Deepcut inquest: Army recruits 'took illegal drugs'
Army recruits were left running around taking illegal drugs and drinking while under age, an inquest into the death of a teenage soldier has been told.
The court heard of chaos and lack of supervision at Deepcut Barracks in Surrey, where Pte Cheryl James, 18, was found dead from a single bullet wound.
One of the last people to see her alive described Deepcut as a "prison camp".
WO1 Sarah Ditchfield, who trained with Pte James, admitted taking illegal drugs with recruits at a nightclub.
She said Pte James had taken speed, a class B amphetamine.
"If she went out she would take something," WO1 Ditchfield told Woking Coroner's Court. "We were 17-year-old kids who had money in our pockets.
"There wasn't enough NCOs (non-commissioned officers) to control the amount of recruits they had."
Pte James, from Llangollen in Denbighshire, was one of four recruits to die from bullet wounds at the base between 1995 and 2002.
An initial inquest into her death in 1995 recorded an open verdict but that was overturned by the High Court, which ordered the new hearing.
WO1 Ditchfield broke down in tears as she recalled hearing about her friend's death and said Pte James's boyfriend Paul Wilkinson was "in bits".
She also told how Pte James had a second relationship with another recruit, James Carr-Minns.
"[She] found herself in a situation where she didn't want to finish with one of them," said WO1 Ditchfield.
A statement by Nicola Clifford - one of the last people to see Pte James alive - was read to the court. It said: "Her demeanour seemed fine and she was pleasant to me.
"I would describe Deepcut as a prison camp where we were not allowed to have a life."
Another former Deepcut recruit, Marina Fawcett, told the inquest Pte James was desperate to leave the Army and had "joked" about killing herself.
"She literally mentioned 'we're going to shoot ourselves on guard duty one day aren't we?' and I said 'yes'," Ms Fawcett said.
"She was saying it as general banter... I don't know why she said it, it just sounded like a laugh like when someone says something stupid."
Ms Fawcett said one of the training sergeants "had a bit of a thing" for Pte James but she rejected his advances.

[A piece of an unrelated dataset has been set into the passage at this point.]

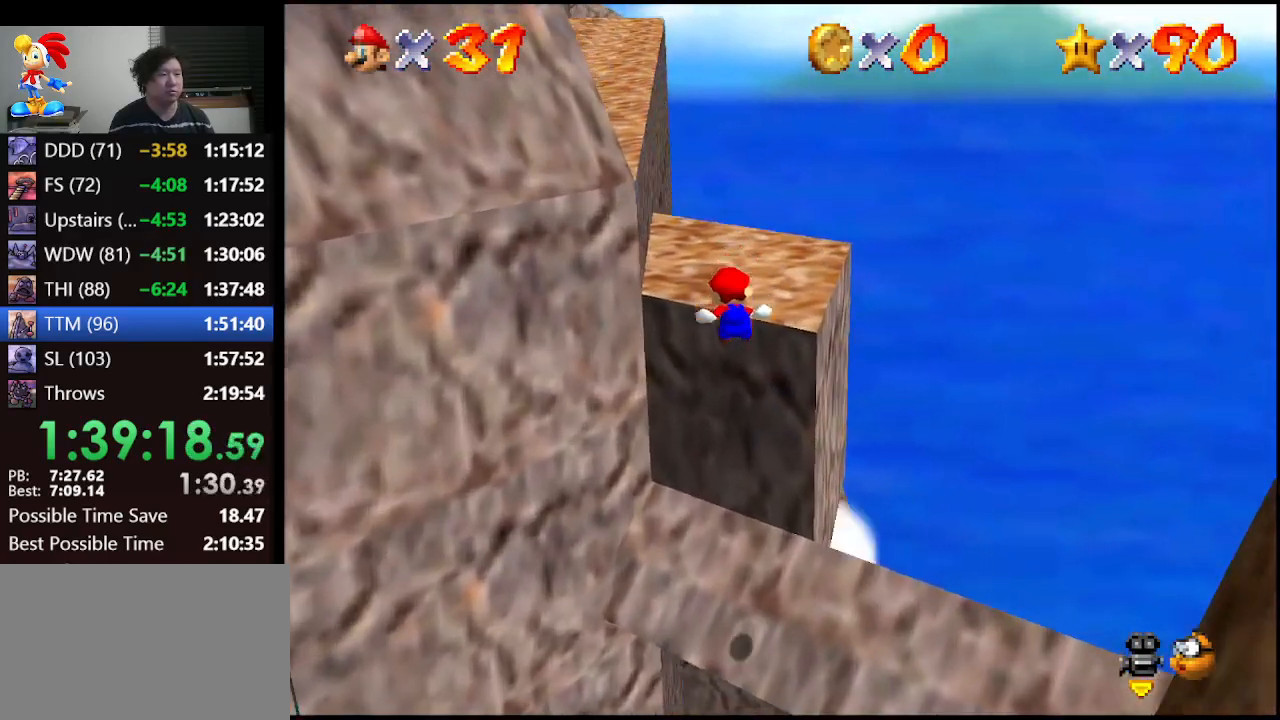
{"buttons": ["C_RIGHT"], "left_stick": "center", "events": [[67, "A", "up"], [200, "A", "down"], [400, "A", "up"], [500, "C_RIGHT", "down"]]}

"She said he was horrible," she said.
"They [the senior officers] were on a power trip and they got a buzz off it."
Pte James had been called a "slag" by fellow trainees, the inquest heard.
Ms Fawcett said that on the morning of Pte James's death they had an argument about her love life.
"I might have been winding her up but I knew in a couple of minutes she would be fine," she said.
"That was the last time I seen her. She just seemed her normal self, she seemed fine."
Heather Williams, who taught Pte James for five years, said her problems stemmed from the fact she was adopted.
She told the inquest: "She was emotional about not knowing her true background and wanted to know where she belonged.
"She had an antisocial attitude and was a tough nut to crack."
"When I found out about her death I was shocked, but not surprised," she said.
The inquest continues.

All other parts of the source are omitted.